▶ [Stored data]
:::::

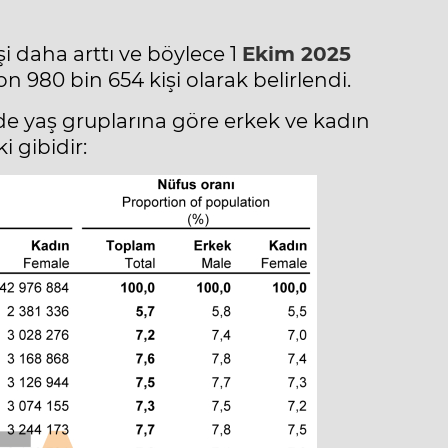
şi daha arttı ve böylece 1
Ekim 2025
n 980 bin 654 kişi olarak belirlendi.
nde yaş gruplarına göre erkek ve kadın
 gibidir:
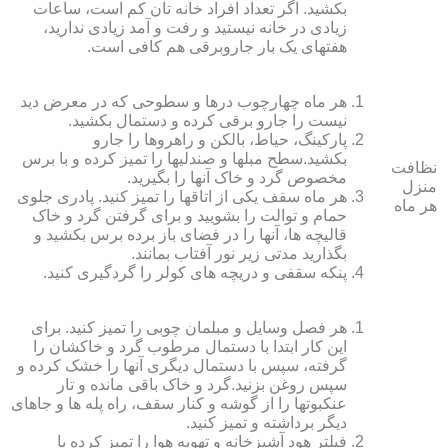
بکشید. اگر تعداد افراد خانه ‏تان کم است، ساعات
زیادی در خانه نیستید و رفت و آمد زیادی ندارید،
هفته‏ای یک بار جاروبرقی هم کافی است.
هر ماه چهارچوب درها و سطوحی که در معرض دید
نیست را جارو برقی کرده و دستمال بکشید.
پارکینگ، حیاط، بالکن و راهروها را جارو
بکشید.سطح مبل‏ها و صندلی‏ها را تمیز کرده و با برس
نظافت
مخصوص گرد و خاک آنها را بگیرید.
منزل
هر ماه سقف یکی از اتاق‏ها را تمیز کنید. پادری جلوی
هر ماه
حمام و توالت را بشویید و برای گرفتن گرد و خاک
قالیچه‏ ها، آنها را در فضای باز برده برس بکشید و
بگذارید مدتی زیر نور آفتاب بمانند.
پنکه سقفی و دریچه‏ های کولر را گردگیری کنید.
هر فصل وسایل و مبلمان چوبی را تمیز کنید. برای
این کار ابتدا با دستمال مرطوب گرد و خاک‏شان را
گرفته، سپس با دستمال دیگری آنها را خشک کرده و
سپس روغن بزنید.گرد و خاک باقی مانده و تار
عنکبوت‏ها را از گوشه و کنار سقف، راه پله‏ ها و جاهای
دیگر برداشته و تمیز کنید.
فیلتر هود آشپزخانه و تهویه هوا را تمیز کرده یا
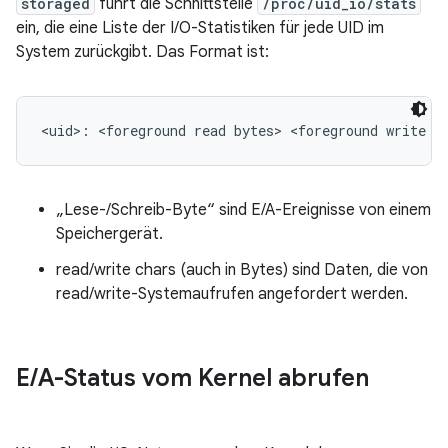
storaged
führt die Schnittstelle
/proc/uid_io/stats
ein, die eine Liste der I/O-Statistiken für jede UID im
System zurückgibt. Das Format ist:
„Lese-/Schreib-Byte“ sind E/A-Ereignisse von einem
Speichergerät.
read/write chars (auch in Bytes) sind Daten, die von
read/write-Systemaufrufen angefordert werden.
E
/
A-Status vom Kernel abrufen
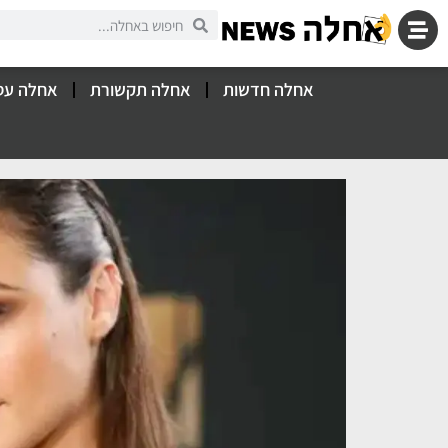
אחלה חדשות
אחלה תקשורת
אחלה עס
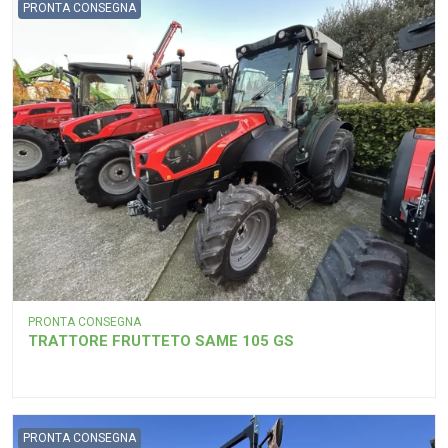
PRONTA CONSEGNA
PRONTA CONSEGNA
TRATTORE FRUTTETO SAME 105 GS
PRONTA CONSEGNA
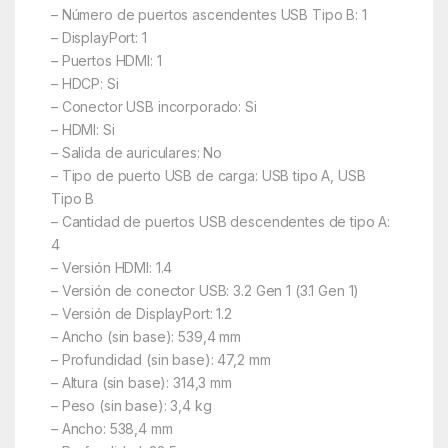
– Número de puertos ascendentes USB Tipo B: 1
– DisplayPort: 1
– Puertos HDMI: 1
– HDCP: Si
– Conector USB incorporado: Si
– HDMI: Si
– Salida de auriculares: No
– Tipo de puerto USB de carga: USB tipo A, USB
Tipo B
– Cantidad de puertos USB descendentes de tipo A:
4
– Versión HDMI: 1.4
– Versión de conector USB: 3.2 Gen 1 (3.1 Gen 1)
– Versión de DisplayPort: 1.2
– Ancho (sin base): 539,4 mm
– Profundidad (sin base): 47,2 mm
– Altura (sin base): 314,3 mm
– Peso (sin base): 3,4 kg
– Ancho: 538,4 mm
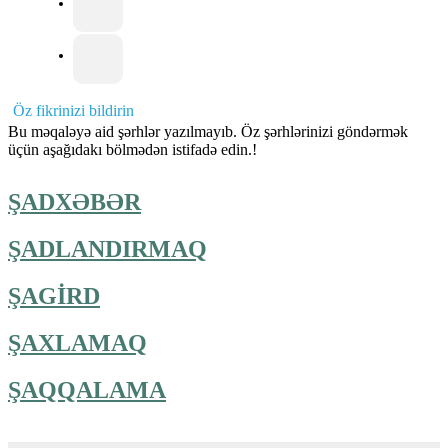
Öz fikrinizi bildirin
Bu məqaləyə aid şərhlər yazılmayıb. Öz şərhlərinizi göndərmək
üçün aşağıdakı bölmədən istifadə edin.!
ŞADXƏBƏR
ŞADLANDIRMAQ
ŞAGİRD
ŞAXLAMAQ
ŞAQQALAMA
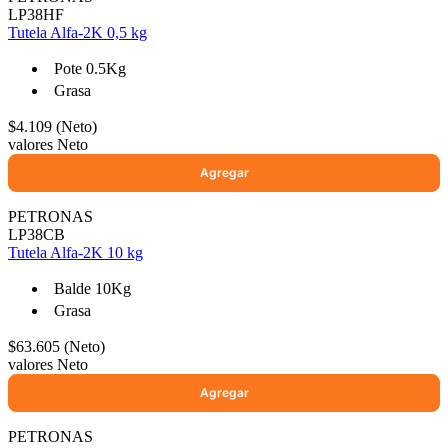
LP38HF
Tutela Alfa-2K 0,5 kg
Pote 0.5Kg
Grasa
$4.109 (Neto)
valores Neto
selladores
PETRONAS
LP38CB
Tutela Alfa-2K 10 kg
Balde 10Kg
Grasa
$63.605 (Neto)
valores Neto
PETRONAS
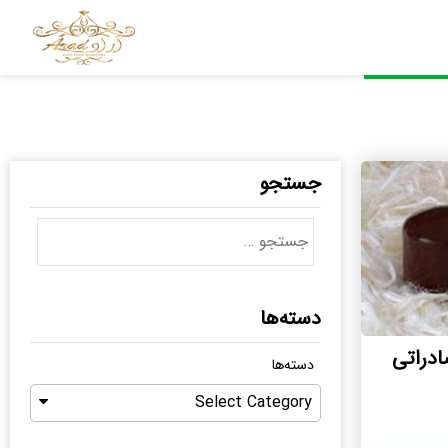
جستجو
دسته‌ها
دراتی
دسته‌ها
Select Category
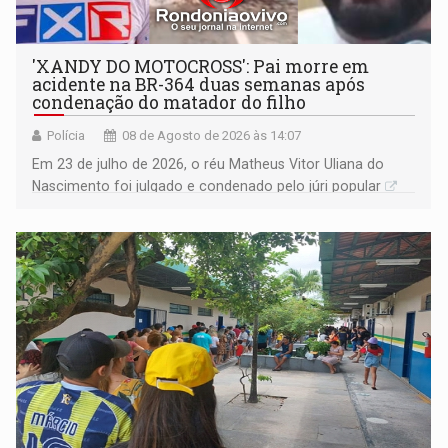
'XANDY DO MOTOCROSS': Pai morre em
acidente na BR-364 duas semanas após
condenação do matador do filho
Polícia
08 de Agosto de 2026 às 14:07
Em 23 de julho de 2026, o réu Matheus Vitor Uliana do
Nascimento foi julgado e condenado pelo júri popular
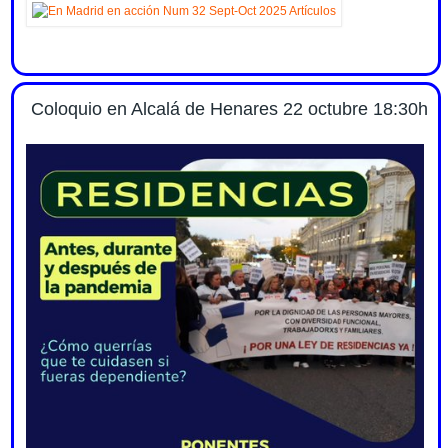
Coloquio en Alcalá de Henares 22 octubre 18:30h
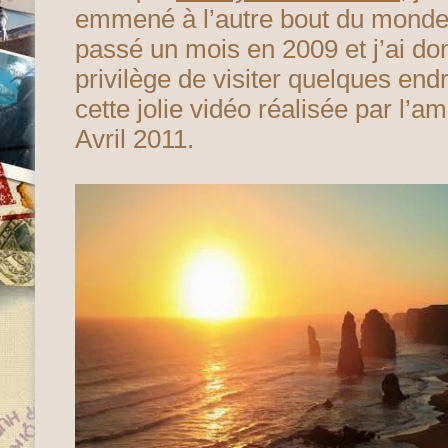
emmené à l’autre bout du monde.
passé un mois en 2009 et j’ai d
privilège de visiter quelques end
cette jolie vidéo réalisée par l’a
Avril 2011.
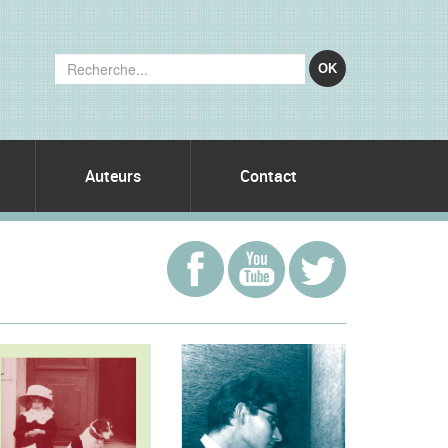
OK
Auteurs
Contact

:::::

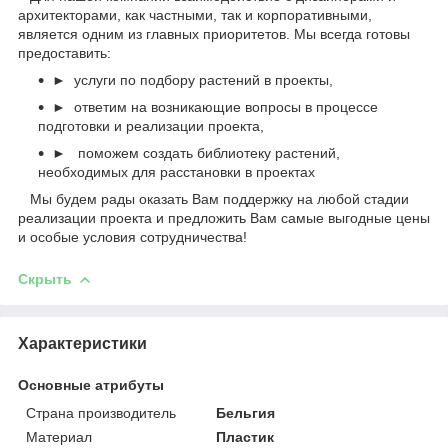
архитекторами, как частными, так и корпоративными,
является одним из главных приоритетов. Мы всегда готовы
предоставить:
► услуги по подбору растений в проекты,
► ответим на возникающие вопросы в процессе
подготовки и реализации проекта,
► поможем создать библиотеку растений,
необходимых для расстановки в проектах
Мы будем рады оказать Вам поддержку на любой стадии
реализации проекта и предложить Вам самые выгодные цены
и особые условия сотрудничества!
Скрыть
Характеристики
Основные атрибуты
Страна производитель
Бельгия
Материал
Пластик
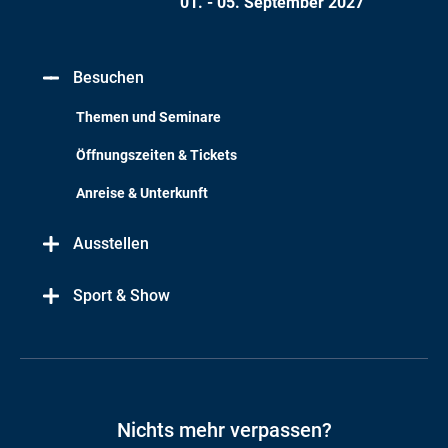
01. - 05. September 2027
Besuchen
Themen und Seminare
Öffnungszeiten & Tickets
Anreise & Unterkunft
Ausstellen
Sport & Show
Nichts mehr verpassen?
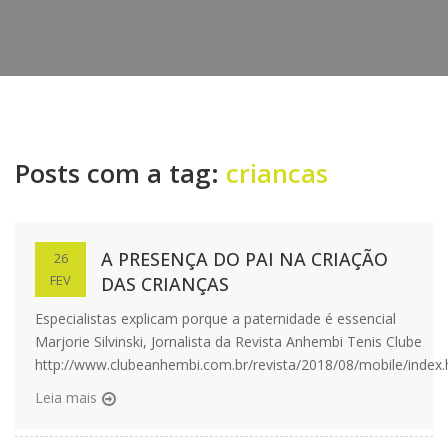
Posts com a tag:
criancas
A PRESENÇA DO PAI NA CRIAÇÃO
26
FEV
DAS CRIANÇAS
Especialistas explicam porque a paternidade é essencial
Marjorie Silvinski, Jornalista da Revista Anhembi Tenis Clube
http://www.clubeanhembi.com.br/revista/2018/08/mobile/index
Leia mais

:::::

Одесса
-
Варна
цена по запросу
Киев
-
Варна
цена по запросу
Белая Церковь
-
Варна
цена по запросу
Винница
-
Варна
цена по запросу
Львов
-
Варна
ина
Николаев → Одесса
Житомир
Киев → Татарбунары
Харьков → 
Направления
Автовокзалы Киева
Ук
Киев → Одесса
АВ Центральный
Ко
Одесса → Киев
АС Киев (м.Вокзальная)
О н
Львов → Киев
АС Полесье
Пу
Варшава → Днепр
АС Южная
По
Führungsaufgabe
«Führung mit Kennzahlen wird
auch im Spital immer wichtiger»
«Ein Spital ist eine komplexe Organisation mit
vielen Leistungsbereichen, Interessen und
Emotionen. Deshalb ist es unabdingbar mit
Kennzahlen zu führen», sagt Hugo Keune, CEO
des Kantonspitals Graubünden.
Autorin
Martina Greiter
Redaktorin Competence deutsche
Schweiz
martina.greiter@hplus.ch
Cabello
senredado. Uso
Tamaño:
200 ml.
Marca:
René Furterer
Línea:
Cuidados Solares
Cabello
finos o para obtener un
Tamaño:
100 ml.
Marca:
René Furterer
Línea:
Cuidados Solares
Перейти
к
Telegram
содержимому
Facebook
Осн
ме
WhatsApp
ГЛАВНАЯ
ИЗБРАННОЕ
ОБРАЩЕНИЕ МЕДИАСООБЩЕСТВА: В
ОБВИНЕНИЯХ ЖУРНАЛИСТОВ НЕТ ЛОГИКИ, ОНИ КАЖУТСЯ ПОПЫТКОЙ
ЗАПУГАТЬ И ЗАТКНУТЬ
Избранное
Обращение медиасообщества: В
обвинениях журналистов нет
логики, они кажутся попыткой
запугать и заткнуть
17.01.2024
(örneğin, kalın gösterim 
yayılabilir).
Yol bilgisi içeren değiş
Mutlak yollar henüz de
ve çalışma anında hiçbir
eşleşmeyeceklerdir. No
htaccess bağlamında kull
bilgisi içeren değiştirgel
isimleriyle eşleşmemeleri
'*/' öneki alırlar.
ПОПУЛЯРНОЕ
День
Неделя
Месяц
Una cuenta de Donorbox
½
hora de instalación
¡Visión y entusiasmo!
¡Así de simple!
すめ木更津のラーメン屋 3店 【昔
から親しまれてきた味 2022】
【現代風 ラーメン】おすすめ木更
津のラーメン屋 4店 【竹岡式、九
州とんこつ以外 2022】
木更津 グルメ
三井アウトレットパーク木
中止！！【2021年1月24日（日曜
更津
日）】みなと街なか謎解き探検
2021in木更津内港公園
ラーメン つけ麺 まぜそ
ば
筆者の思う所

:::::

▶ [Problem details]
Reproduce the data starting with the line containing "şi daha arttı ve böylece 1" and continuing through the line containing "Ancho: 538,4 mm", replacing "Salida de auriculares" with "Salida de audio" and leaving everything else unchanged. Omit the pictures from your answer.

▶ [Answer section]
şi daha arttı ve böylece 1
Ekim 2025
n 980 bin 654 kişi olarak belirlendi.
nde yaş gruplarına göre erkek ve kadın
 gibidir:
بکشید. اگر تعداد افراد خانه ‏تان کم است، ساعات
زیادی در خانه نیستید و رفت و آمد زیادی ندارید،
هفته‏ای یک بار جاروبرقی هم کافی است.
هر ماه چهارچوب درها و سطوحی که در معرض دید
نیست را جارو برقی کرده و دستمال بکشید.
پارکینگ، حیاط، بالکن و راهروها را جارو
بکشید.سطح مبل‏ها و صندلی‏ها را تمیز کرده و با برس
نظافت
مخصوص گرد و خاک آنها را بگیرید.
منزل
هر ماه سقف یکی از اتاق‏ها را تمیز کنید. پادری جلوی
هر ماه
حمام و توالت را بشویید و برای گرفتن گرد و خاک
قالیچه‏ ها، آنها را در فضای باز برده برس بکشید و
بگذارید مدتی زیر نور آفتاب بمانند.
پنکه سقفی و دریچه‏ های کولر را گردگیری کنید.
هر فصل وسایل و مبلمان چوبی را تمیز کنید. برای
این کار ابتدا با دستمال مرطوب گرد و خاک‏شان را
گرفته، سپس با دستمال دیگری آنها را خشک کرده و
سپس روغن بزنید.گرد و خاک باقی مانده و تار
عنکبوت‏ها را از گوشه و کنار سقف، راه پله‏ ها و جاهای
دیگر برداشته و تمیز کنید.
فیلتر هود آشپزخانه و تهویه هوا را تمیز کرده یا
storaged
führt die Schnittstelle
/proc/uid_io/stats
ein, die eine Liste der I/O-Statistiken für jede UID im
System zurückgibt. Das Format ist:
„Lese-/Schreib-Byte“ sind E/A-Ereignisse von einem
Speichergerät.
read/write chars (auch in Bytes) sind Daten, die von
read/write-Systemaufrufen angefordert werden.
E
/
A-Status vom Kernel abrufen
אחלה חדשות
אחלה תקשורת
אחלה עס
PRONTA CONSEGNA
PRONTA CONSEGNA
TRATTORE FRUTTETO SAME 105 GS
PRONTA CONSEGNA
– Número de puertos ascendentes USB Tipo B: 1
– DisplayPort: 1
– Puertos HDMI: 1
– HDCP: Si
– Conector USB incorporado: Si
– HDMI: Si
– Salida de audio: No
– Tipo de puerto USB de carga: USB tipo A, USB
Tipo B
– Cantidad de puertos USB descendentes de tipo A:
4
– Versión HDMI: 1.4
– Versión de conector USB: 3.2 Gen 1 (3.1 Gen 1)
– Versión de DisplayPort: 1.2
– Ancho (sin base): 539,4 mm
– Profundidad (sin base): 47,2 mm
– Altura (sin base): 314,3 mm
– Peso (sin base): 3,4 kg
– Ancho: 538,4 mm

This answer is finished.